#### Records supplied:
════════════════
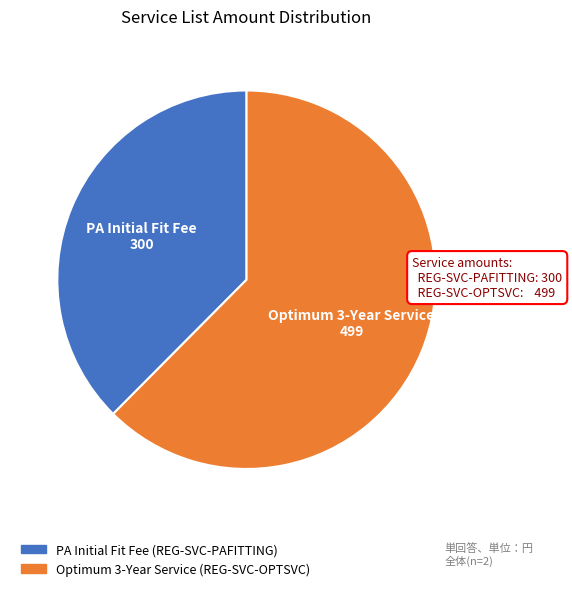

Is there a majority slice in this chart?

Yes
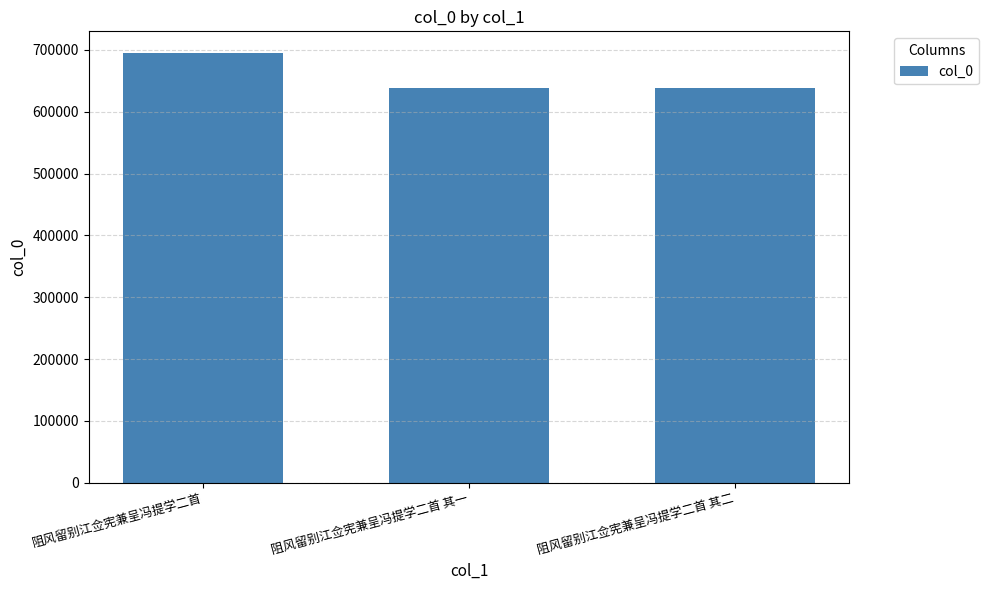

What is the difference between the maximum and minimum values?

57151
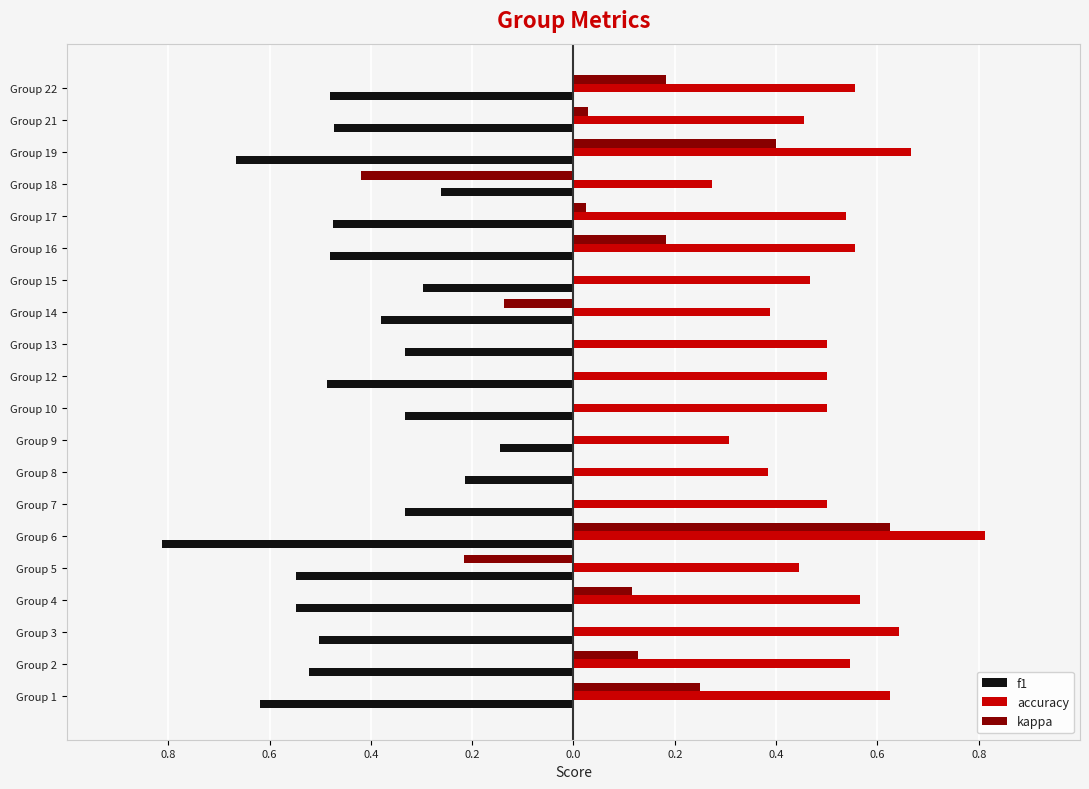

What are all the series names shown in the legend?

f1, accuracy, kappa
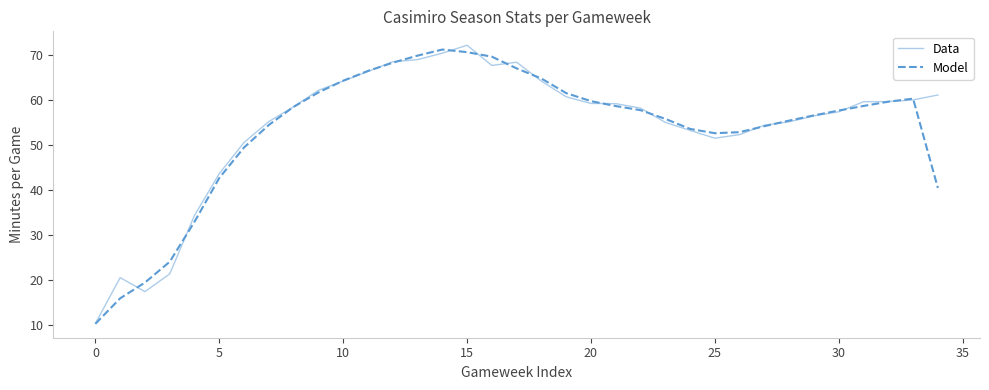

What is the minimum value shown in the chart?

10.2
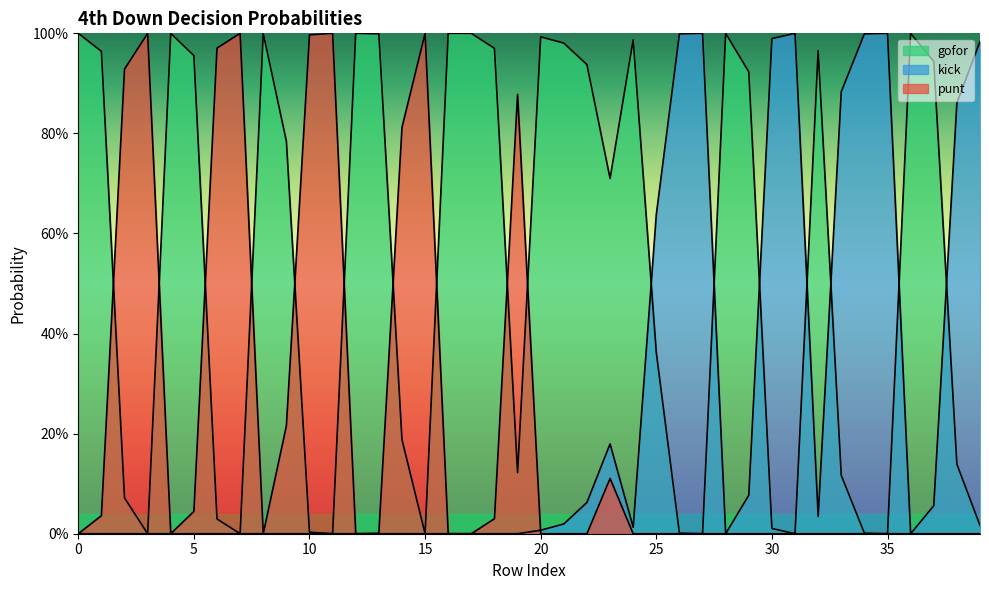

How many intersections are there between punt and kick?

1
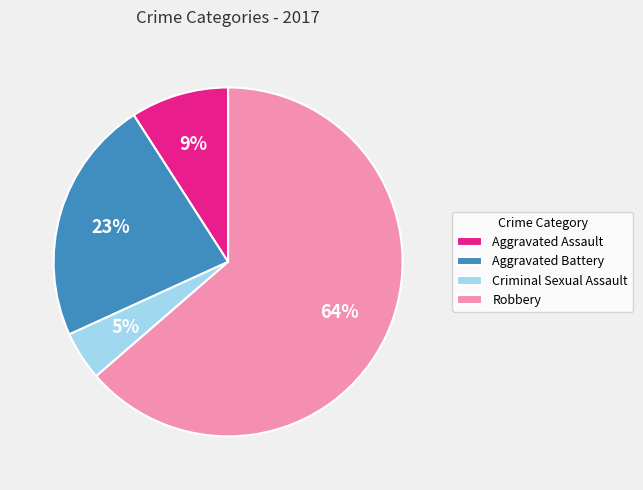

Is the sum of Aggravated Assault and Aggravated Battery greater than half?

No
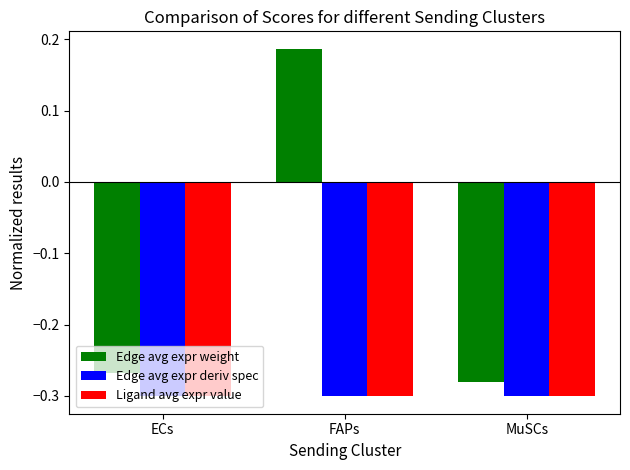

Which category has the highest value in the Edge avg expr weight series?

FAPs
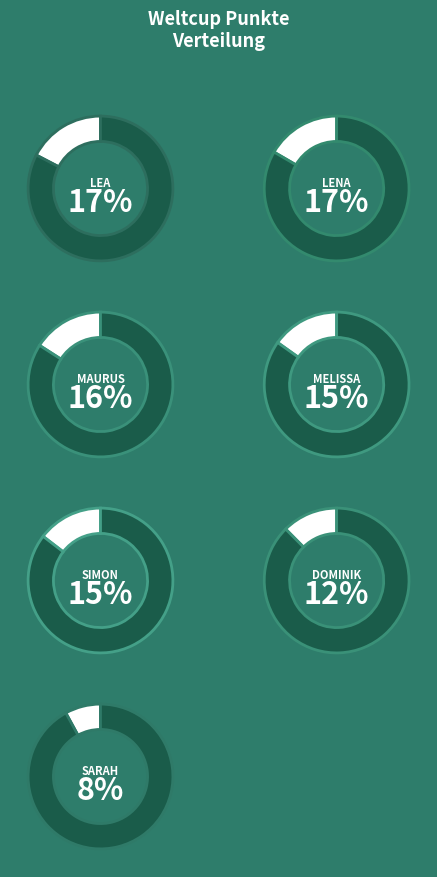

Is it true that Dominik is 12% of the pie?

True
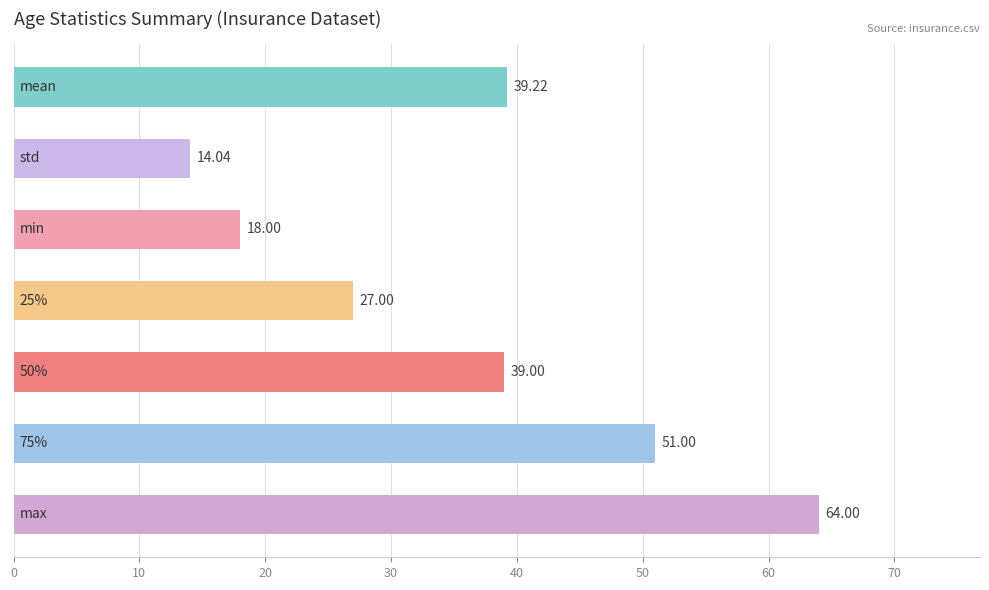

What is the difference between the maximum and minimum values?

50.0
════════════════
Extract every line of the material above verbatim, omitting the pictures.

Is there a majority slice in this chart?

Yes

What is the difference between the maximum and minimum values?

57151

What are all the series names shown in the legend?

f1, accuracy, kappa

What is the minimum value shown in the chart?

10.2

How many intersections are there between punt and kick?

1

Is the sum of Aggravated Assault and Aggravated Battery greater than half?

No

Which category has the highest value in the Edge avg expr weight series?

FAPs

Is it true that Dominik is 12% of the pie?

True

What is the difference between the maximum and minimum values?

50.0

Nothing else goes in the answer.